Si raconter cela, c'est faire acte d'antisémitisme, alors, c'est l'Evangile qu'il faut désormais interdire.

On dira (on a déjà dit) que mettre en cause les grands prêtres, c'est négliger le poids de l'occupation : le fait que les autorités juives n'auraient pu mettre à mort elles-mêmes le Christ sans l'aval des autorités romaines. On n'est pas si regardant lorsque l'on juge les condamnations que l'Eglise faisait exécuter, au Moyen Age, selon le même procédé, par le bras séculier. Ce que dit l'Evangile, ce que saint Paul confirme («Ce sont les Juifs qui ont fait mourir le Seigneur Jésus et les prophètes», Thessaloniciens 15-16) c'est que la mort du Christ a été voulue par les autorités juives, parce que, selon les paroles de Caïphe, «il vaut mieux qu'un seul homme meure pour le peuple» (Jean 18-14)

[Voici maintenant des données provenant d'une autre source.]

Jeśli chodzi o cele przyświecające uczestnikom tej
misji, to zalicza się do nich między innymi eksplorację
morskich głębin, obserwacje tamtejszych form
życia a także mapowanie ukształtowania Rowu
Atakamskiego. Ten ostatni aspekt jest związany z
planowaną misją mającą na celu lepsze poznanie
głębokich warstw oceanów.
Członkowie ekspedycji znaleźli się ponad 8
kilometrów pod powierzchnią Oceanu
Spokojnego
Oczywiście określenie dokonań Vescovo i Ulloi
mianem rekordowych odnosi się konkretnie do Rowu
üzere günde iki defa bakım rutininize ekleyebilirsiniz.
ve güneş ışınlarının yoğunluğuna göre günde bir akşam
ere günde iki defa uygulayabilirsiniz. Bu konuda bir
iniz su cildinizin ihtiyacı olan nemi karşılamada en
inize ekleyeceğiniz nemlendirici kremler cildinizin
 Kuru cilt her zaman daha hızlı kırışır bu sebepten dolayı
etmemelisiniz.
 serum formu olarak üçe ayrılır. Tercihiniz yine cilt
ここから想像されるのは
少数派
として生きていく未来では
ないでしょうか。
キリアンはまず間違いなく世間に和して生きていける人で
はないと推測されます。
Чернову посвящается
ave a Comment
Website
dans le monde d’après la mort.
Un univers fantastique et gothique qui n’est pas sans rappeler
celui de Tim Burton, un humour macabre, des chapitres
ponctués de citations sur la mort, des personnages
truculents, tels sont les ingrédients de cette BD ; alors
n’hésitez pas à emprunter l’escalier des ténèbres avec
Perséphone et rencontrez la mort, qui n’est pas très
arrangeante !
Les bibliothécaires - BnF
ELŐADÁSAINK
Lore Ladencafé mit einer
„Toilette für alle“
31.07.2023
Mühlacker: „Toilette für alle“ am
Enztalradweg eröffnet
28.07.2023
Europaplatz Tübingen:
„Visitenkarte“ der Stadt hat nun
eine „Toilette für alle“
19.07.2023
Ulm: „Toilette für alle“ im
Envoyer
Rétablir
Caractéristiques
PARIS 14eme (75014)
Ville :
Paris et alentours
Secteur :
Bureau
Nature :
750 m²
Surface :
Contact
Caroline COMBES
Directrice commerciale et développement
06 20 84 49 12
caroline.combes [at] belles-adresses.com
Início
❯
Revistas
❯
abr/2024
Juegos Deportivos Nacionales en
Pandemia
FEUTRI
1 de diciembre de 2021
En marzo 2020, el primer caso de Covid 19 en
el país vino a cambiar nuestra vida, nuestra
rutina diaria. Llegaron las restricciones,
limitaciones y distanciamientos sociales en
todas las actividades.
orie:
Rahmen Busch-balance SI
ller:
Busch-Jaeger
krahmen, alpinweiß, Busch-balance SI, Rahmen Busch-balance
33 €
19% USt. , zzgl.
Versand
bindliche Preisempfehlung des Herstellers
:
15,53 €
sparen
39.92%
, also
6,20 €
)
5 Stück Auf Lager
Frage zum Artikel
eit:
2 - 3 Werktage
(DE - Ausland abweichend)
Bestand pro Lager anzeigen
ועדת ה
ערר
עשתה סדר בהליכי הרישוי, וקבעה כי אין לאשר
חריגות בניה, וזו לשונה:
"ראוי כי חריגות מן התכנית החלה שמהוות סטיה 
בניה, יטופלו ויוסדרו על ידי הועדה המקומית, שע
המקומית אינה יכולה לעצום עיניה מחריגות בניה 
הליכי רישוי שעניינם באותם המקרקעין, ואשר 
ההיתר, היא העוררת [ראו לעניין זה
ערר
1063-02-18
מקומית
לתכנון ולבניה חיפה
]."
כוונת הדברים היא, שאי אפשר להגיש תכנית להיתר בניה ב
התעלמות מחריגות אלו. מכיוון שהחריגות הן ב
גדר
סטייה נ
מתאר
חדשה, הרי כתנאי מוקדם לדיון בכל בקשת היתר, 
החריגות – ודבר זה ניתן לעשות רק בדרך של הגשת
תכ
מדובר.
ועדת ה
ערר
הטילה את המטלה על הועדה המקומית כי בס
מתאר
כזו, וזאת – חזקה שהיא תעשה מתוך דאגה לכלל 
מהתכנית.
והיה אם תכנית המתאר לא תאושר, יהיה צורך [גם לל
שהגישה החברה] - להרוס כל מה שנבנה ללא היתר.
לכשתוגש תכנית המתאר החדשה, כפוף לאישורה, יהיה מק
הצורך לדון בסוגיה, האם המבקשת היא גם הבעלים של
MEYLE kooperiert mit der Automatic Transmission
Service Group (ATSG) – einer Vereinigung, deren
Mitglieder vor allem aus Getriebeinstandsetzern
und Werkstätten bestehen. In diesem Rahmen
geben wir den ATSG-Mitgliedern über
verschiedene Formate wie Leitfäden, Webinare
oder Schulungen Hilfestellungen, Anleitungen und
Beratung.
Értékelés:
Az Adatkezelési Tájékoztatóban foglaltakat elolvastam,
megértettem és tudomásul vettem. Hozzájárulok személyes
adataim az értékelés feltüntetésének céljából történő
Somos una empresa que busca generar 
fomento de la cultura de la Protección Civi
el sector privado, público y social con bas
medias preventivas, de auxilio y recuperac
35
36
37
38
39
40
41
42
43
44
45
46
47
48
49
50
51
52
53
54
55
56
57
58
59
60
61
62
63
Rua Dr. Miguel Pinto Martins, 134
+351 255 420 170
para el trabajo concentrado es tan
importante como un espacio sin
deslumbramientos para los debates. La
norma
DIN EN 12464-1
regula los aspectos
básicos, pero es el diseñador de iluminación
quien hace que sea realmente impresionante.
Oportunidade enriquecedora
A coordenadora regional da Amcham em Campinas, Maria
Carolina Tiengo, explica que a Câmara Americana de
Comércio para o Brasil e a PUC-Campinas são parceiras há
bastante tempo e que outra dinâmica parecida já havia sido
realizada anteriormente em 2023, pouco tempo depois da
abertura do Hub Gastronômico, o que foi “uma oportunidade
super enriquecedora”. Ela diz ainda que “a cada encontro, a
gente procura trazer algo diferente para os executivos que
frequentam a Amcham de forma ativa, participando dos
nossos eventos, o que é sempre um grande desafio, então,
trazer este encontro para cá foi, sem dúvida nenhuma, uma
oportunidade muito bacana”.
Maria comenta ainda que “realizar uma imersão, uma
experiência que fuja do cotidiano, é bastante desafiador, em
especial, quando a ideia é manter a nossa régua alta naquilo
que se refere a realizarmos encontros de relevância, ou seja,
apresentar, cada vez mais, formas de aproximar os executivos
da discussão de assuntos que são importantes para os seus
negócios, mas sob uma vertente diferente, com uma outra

Marc-Olivier Fogiel s'est demandé, sans rire, si Mel Gibson avait le niveau intellectuel requis pour traiter un sujet aussi complexe, et l'on a vu fleurir, ces derniers jours, théologiens et docteurs de l'Eglise là où on les aurait le moins attendus. Le cinéaste n'avait-il pas, ici, pris des libertés avec le texte des Evangiles ? N'avait-il pas commis au contraire la faute (aggravante) de le retranscrire ailleurs à la lettre ? Des libertaires ont donné leur avis sur la théologie de la Passion. Des agnostiques se sont étonnés de la modestie de l'évocation de la résurrection. La foi de Mel Gibson, a tranché Patrick Sabatier dans Libération, relève d'une «variante chiite du christianisme».

Préfet de la congrégation du clergé, et donc l'un des tout premiers collaborateurs du Pape, le cardinal Castrillon Hoyos a estimé quant à lui après avoir vu le film : «Je troquerais avec joie nombre des homélies que j'ai prononcées sur la Passion contre juste quelques minutes de ce film. (...) C'est un triomphe de l'art et de la foi. Je voudrais que tous les prêtres catholiques, dans le monde, le voient.»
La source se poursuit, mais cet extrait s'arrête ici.